[R] Controlled experiment: giving an LLM agent access to CS papers during automated hyperparameter search improves results by 3.2%
An AI agent with access to 2M+ CS papers found new techniques, including a 2025 method, to optimize a model.
A controlled experiment demonstrated that augmenting an LLM coding agent with access to academic literature can measurably improve automated machine learning tasks. Using Karpathy's 'autoresearch' framework, researchers tested two identical Claude Code agents optimizing a 7M-parameter GPT-2 model on TinyStories. The only difference was that one agent had access to 'Paper Lantern,' an MCP server providing full-text search and synthesis across over 2 million computer science papers. After 100 experiments each, the paper-augmented agent achieved a validation score 3.2% better than its counterpart, with the performance gap still widening at the two-hour mark.
The key advantage was the agent's ability to retrieve and apply techniques outside the standard ML playbook encoded in its training data. It successfully implemented methods like AdaGC (adaptive gradient clipping from February 2025) and a sqrt batch scaling rule (from June 2022). Crucially, when both agents attempted to halve the batch size, only the paper-augmented agent correctly adjusted the learning rate by retrieving the relevant scaling rule, preventing a divergent training run. The agent without literature access was limited to known techniques and failed this adjustment.
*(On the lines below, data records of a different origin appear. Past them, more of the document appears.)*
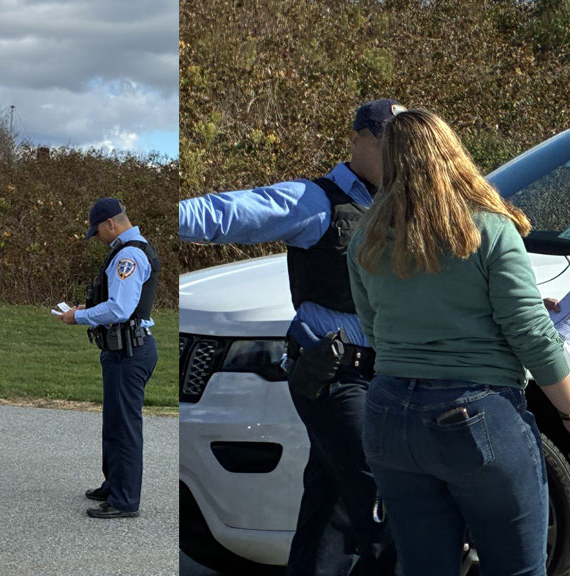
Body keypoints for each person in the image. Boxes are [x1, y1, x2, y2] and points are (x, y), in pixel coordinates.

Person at [346, 109, 570, 576]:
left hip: (388, 412)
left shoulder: (367, 238)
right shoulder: (489, 229)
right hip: (475, 412)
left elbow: (376, 328)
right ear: (452, 153)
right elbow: (530, 332)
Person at [179, 100, 404, 575]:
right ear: (356, 139)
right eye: (386, 140)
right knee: (388, 504)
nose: (396, 153)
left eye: (403, 142)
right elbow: (228, 213)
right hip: (333, 377)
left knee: (330, 514)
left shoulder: (401, 203)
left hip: (378, 378)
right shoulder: (315, 201)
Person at [60, 198, 159, 519]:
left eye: (97, 231)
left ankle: (125, 500)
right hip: (124, 348)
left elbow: (120, 308)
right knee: (114, 423)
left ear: (110, 224)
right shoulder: (131, 249)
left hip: (129, 351)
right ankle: (114, 484)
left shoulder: (128, 255)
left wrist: (79, 316)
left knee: (124, 428)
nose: (97, 237)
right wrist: (88, 309)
This experiment, conducted on the well-explored TinyStories dataset to create a harder test, suggests the benefit could be even larger for less-studied problems. While limitations include a single run and a small model, the results point to a significant role for retrieval-augmented generation (RAG) in automating research and optimization. The findings highlight how bridging the gap between an AI's training cutoff and the latest research can enhance its problem-solving capabilities in technical domains.
- The paper-augmented agent achieved a 3.2% better validation score (0.4475 vs. 0.4624) on a GPT-2 model after 2 hours.
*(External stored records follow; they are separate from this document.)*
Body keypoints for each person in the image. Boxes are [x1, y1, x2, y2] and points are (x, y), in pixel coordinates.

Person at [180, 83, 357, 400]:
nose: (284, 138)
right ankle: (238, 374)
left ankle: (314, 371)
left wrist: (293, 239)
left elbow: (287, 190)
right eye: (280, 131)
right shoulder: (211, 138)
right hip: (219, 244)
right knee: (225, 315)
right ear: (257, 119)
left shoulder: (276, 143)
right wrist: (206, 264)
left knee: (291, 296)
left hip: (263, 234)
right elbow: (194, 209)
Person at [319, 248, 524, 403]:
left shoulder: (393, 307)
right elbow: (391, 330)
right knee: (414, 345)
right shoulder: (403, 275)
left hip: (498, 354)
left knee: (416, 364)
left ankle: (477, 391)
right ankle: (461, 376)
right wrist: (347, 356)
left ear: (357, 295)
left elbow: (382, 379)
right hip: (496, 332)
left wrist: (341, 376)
- It accessed and applied techniques published after its training, like AdaGC from Feb 2025, trying 25 paper-sourced methods.
- A critical success was correctly applying a sqrt batch scaling rule to adjust the learning rate, preventing a divergent training run.
Why It Matters
This shows RAG can effectively bridge an AI's knowledge cutoff, automating the discovery and application of cutting-edge research to improve results.